★★★★☆
The Blue Trail (O Último Azul), this year’s winner of the Berlin International Film Festival Grand Jury Prize, is probably unlike most things you’ve seen before. Set in a quasi-dystopian – although not techno-futuristic – near-present Brazil, the film shows us a country that now sends all citizens over 80 to housing colonies, so that they don’t hinder the productivity of younger citizens. The protagonist Tereza, played sublimely by Denise Weinberg, refuses to comply with this and sets out on a journey down the Amazon in an attempt to fulfil her dream of flying.
Speaking in Cinema Trindade in Porto, the director Gabriel Mascaro expressed his frustration at the way that stories about the elderly tend to unfold in cinema. When doing research for this film, he explained that he struggled to find films with elderly protagonists that weren’t about figures stuck in the past; frail bodies already dead to the present and simply waiting to die. The Blue Trail certainly opens up a path for a new way of filming old age, centred in a body of the present that still desires.
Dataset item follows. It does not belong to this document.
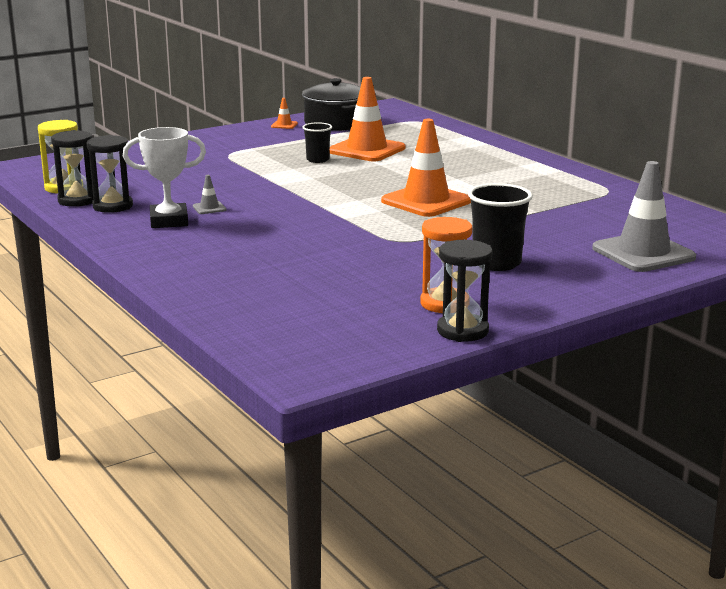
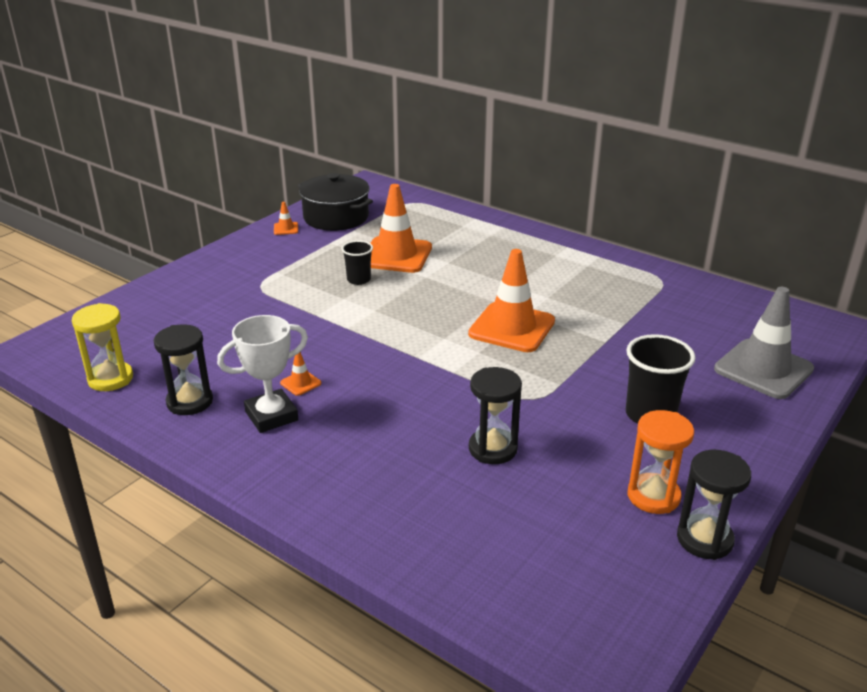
camera: 20 degrees left, 10 degrees up
(77, 200) = (142, 399): black hourglass -> black hourglass (492, 449)
(209, 208) = (300, 383): grey traffic cone -> orange traffic cone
This does not mean that Mascaro’s film shies away from the physicality of ageing: quite the opposite. With a 4:3 aspect ratio and frequent close-up shots, Weinberg’s body constantly takes up the screen. In one of the most beautiful scenes in the film, Tereza teaches Roberta (Miriam Soccarras) – an elderly ship captain she meets along the way – to dance. Their bodies and faces, close together, consume the screen.
Although the film flirts at times with the mystical, there is nothing transcendent about it. One of the recurring elements of the plot is a snail whose trail is blue. This is a snail that, the film tells us, is only found when it wants to be and, when its trail is dripped into the eye, leads to visions that show one’s future. Importantly, when Tereza places the drops in both her eyes and those of Roberta we do not see their visions, only their bodies reacting to the effects of the substance. Mascaro seems to be able to play with the magical while always grounding himself in the earthly.
This is where the film’s setting is also very important. Here the Amazon is another body, far more ancient than Tereza’s but just as neglected. On her first boat trip, Tereza finds a bank covered with tyres that have been returned to the place their material first got cut down from. Outside the lush, green Amazonian wilderness, the towns and habitations seen in the film are poor and run-down. Although the society borders on dystopian, there is no technology in the film – as Mascaro himself points out – that doesn’t exist today. Everything is within the realm of the possible, and that makes it all the more affecting.
The original title does not actually translate to ‘The Blue Trail’ but instead to ‘The Last Blue’, which I think is key as a frame to the film. When discussing genre, Mascaro stated that he drew both from dystopian and coming-of-age films because they tend to centre themes of rebellion and self-discovery. Tereza, a single mother working all the time, at one point says that she never really had the time to think about what she wanted to do but that she still feels a desire to do something. She eventually decides on flying, and this is what takes her on a journey through the Amazon River in search of an ultra-light aircraft to take her.
One flight, one radical moment of freedom before allowing herself to be sent to the colonies, the last blue. What she finds instead, aided by both the blue of the river and the snail trail, is arguably a much more profound freedom: an entirely new way of living, one which would have been impossible for her to picture at the start of the film and which rejects all forms of control. A future that the film does not close off for us, but is open and unfolding: the last blue.